Records supplied Block Start

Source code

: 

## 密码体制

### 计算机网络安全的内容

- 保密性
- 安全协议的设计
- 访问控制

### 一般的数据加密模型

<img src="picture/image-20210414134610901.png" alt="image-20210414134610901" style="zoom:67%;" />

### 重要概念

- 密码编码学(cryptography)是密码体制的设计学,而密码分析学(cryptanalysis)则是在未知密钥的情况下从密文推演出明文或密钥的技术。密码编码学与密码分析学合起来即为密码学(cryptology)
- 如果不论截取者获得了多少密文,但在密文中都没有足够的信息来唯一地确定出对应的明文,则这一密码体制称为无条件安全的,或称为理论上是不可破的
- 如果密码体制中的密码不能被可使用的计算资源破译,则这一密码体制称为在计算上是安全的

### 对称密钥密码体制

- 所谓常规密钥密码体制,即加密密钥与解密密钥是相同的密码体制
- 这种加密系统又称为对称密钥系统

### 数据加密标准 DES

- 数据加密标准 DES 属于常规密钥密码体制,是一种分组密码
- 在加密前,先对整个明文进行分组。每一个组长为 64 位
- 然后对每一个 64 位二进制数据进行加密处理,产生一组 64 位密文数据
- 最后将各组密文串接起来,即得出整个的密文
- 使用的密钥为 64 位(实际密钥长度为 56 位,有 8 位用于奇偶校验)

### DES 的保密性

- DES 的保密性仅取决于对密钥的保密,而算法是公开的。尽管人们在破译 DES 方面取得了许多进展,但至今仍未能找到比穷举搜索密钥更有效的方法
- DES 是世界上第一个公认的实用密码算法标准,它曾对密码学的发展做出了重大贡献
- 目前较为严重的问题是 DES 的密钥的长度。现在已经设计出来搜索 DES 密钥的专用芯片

Records supplied Block End

» **Exercise details**
Work through the entries above and report the number of lines that include "数据加密标准", with nothing else.

» **Answer to this problem**
2